Seitdem die Briten für einen Austritt aus der EU gestimmt haben, werden die Rufe nach mehr Bürgerbeteiligung auch in anderen EU-Staaten lauter. In einer Umfrage zum Thema Brexit wollten 45 Prozent der befragten 6000 Europäer, dass ihr Land ebenfalls ein Referendum über die Mitgliedschaft in der EU abhält.

Rechte Politiker in Frankreich und Dänemark fordern EU-Referenden in ihren Ländern. Deutschlands rechtspopulistische Partei Alternative für Deutschland (AfD) kündigte an, sich für eine Volksabstimmung einzusetzen, sollte sie es bei den Wahlen 2017 in den Bundestag schaffen. "Nächstes Jahr sitzt die AfD im Deutschen Bundestag. Der DExit wird ganz oben auf unserer Agenda stehen!", so Franz Wiese, AfD-Abgeordneter in Brandenburg, in einer Pressemitteilung.
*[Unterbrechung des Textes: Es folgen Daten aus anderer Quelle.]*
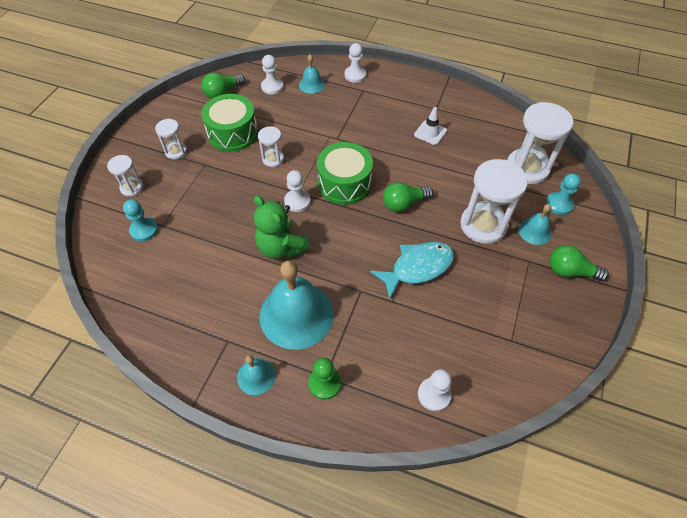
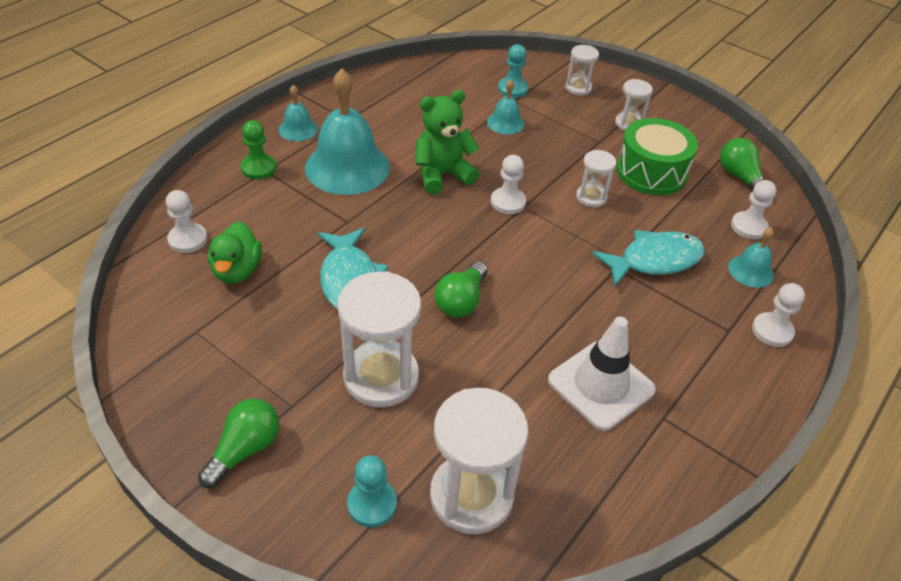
camera: 105 degrees right, 10 degrees down
green drum [317,142,373,205] -> none
green light bulb [383,182,433,212] -> green light bulb turned 150 degrees counterclockwise [435,261,487,317]
white traffic cone [414,107,447,145] -> white traffic cone [548,317,656,431], size x1.73
turquoise bell [518,204,551,245] -> turquoise bell moved to [487,79,525,134]
none -> green duck [208,221,262,284]
none -> turquoise fish [592,230,705,286]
Die Linke ist ebenfalls für einen Neustart in der EU und fordert eine Diskussion und eine Abstimmung über die "europäische Zukunft". Die Parteivorsitzende der Linken, Sahra Wagenknecht, will die Deutschen ebenfalls über Europa abstimmen lassen - allerdings nicht gleich über einen Austritt des Landes aus der EU, sondern über bestimmte Verträge. Wagenknecht sagte der Zeitung "Die Welt", dass ihre Partei Europa verändern wolle, um einen Zerfall zu verhindern. "Ich halte es für richtig, der Bevölkerung die Chance zu geben, über wichtige Fragen wie TTIP oder europäische Verträge abzustimmen", so Wagenknecht.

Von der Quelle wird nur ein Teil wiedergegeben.